A reviewer sees a famous institution and assumes competence, feasibility, compliance capacity, or access to resources.

A famous PI or institution gets the benefit of the doubt on a risky approach.

A less famous institution may have to prove feasibility more explicitly.

A grant from an elite center may look “safer” to program staff when paylines are tight.

Big institutions may have professional grant-writing infrastructure that makes applications cleaner, more preliminary-data-rich, and more responsive to reviewer expectations.

That is sociology of science, not an explicit scoring rule.

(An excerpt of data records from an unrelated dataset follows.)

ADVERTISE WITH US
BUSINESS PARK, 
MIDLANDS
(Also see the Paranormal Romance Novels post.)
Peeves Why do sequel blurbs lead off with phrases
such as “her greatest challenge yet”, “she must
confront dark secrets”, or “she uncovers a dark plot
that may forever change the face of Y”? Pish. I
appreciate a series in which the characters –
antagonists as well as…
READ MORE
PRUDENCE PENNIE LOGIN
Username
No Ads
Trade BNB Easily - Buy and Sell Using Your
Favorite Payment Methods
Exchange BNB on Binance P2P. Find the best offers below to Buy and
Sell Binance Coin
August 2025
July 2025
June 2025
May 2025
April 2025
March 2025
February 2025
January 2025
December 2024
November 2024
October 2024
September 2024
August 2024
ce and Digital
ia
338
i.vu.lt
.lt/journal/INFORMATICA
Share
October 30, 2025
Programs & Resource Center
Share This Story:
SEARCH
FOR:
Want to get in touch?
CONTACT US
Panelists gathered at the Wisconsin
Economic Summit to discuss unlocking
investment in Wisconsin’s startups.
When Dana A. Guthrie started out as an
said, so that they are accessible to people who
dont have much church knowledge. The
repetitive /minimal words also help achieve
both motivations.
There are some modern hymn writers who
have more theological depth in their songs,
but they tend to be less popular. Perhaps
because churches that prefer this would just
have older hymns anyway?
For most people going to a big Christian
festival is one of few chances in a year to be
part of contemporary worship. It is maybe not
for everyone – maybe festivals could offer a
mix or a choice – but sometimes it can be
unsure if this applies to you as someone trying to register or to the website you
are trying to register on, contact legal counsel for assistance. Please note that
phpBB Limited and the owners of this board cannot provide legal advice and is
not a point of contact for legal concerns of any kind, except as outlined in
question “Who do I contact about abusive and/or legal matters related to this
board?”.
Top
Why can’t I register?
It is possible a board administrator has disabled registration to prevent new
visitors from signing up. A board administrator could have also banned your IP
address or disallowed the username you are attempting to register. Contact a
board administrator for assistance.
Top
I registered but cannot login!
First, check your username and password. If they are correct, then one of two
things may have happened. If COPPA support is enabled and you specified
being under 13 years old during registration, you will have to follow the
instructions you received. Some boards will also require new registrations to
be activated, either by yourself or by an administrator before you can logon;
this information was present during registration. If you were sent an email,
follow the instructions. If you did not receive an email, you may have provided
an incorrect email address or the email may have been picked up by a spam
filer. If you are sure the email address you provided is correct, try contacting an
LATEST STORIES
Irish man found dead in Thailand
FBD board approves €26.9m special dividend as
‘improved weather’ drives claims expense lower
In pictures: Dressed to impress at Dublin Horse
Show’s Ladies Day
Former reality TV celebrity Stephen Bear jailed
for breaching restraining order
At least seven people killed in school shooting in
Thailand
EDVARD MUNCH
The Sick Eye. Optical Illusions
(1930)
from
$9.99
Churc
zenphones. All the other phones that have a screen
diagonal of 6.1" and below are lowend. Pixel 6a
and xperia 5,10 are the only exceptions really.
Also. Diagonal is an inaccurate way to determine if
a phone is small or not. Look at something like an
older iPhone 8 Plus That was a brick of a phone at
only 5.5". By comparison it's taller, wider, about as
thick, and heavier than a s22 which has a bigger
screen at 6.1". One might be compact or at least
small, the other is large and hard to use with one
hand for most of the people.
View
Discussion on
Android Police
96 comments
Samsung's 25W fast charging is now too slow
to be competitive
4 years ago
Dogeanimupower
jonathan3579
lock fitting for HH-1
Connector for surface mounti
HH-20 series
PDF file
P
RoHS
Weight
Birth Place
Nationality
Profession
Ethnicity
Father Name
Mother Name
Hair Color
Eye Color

The complication is that “prestige” and “capacity” are hard to disentangle. If a cancer center has a specialized biobank, a 50-person clinical trials office, CLIA sequencing, an NCI-designated infrastructure, and access to 2,000 relevant patients per year, those are legitimate environment factors. Calling that “prestige bias” would be wrong. On the other hand, if reviewers assume rigor because the institution is famous, without examining reproducibility, data quality, trial operations, prior performance, or actual resources, then the proposed rule has a fair target.

The best critique of the proposal is therefore: it identifies a plausible implicit bias but overstates the degree to which federal grant review formally privileges prestige. NIH peer review already has a legitimate “environment” criterion, and the answer should not be to pretend institutions are interchangeable. The right question is whether the institution has the specific capabilities needed for the project, not whether it has a famous name.

A clean comment might say something like:

OMB should distinguish between impermissible reliance on institutional reputation and permissible evaluation of institutional capacity. In biomedical research, institutional environment is often directly relevant to feasibility, patient access, biospecimen availability, specialized equipment, regulatory infrastructure, data security, animal facilities, biostatistics, and clinical trial execution. Reviewers should not reward historical prestige as such, but they must be able to consider concrete institutional resources that materially affect whether the proposed work can be completed rigorously and safely.

That distinction would make the anti-prestige idea sensible rather than performative.